> _WHAT THE TASK ASKS_
Copy every line of the material below that contains the word "Neil", treating uppercase and lowercase as different.

> _DATASET CONTENT_

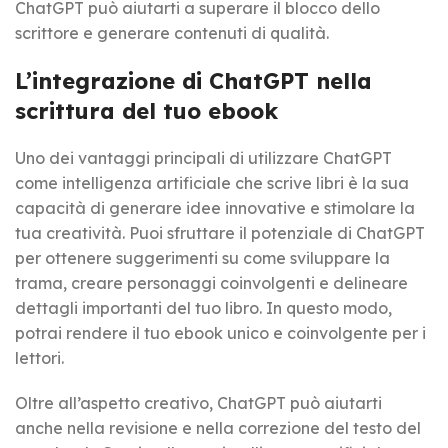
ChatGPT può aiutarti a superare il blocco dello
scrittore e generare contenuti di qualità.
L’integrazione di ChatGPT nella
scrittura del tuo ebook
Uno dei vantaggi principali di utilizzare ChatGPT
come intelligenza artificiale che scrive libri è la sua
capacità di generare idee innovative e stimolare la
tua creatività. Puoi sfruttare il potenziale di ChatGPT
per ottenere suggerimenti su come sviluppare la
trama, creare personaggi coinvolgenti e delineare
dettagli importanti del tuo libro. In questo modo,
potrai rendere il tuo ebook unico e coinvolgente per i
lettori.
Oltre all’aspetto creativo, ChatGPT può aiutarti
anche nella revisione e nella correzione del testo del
--
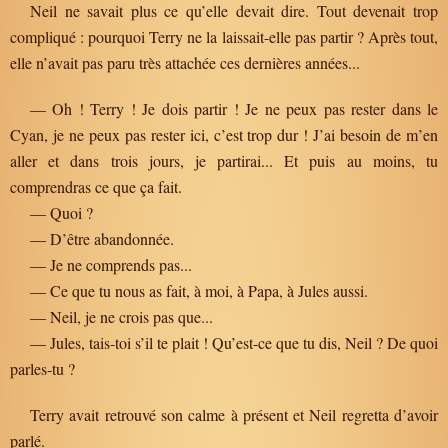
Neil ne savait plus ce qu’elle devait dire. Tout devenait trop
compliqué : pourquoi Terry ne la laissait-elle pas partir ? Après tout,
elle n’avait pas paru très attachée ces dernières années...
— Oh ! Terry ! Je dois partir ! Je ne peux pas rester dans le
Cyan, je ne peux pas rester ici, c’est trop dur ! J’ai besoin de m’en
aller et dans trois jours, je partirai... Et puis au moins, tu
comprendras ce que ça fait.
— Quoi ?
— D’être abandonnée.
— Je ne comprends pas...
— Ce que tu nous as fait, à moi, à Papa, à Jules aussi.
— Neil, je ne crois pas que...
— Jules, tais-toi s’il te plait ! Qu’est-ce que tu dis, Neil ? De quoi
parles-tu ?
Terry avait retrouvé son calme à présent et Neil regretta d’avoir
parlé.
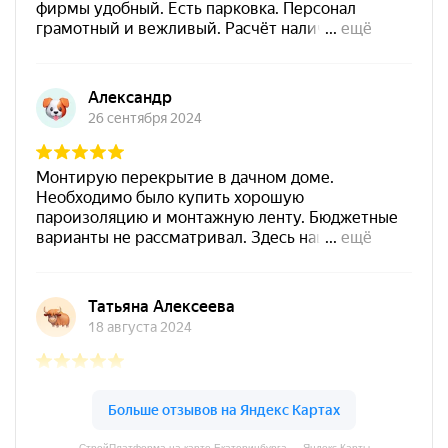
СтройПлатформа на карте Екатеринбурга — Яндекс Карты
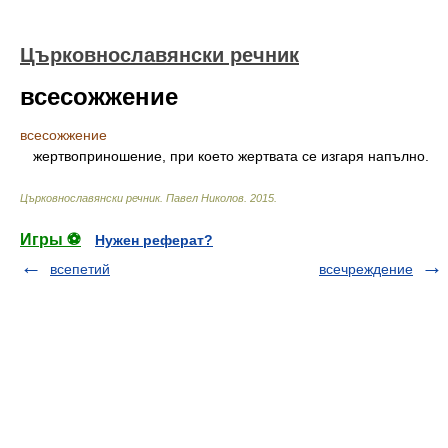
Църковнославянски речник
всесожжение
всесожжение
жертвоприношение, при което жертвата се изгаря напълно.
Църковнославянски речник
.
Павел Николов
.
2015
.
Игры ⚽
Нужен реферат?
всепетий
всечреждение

> _ANSWER SECTION_
Neil ne savait plus ce qu’elle devait dire. Tout devenait trop
— Neil, je ne crois pas que...
— Jules, tais-toi s’il te plait ! Qu’est-ce que tu dis, Neil ? De quoi
Terry avait retrouvé son calme à présent et Neil regretta d’avoir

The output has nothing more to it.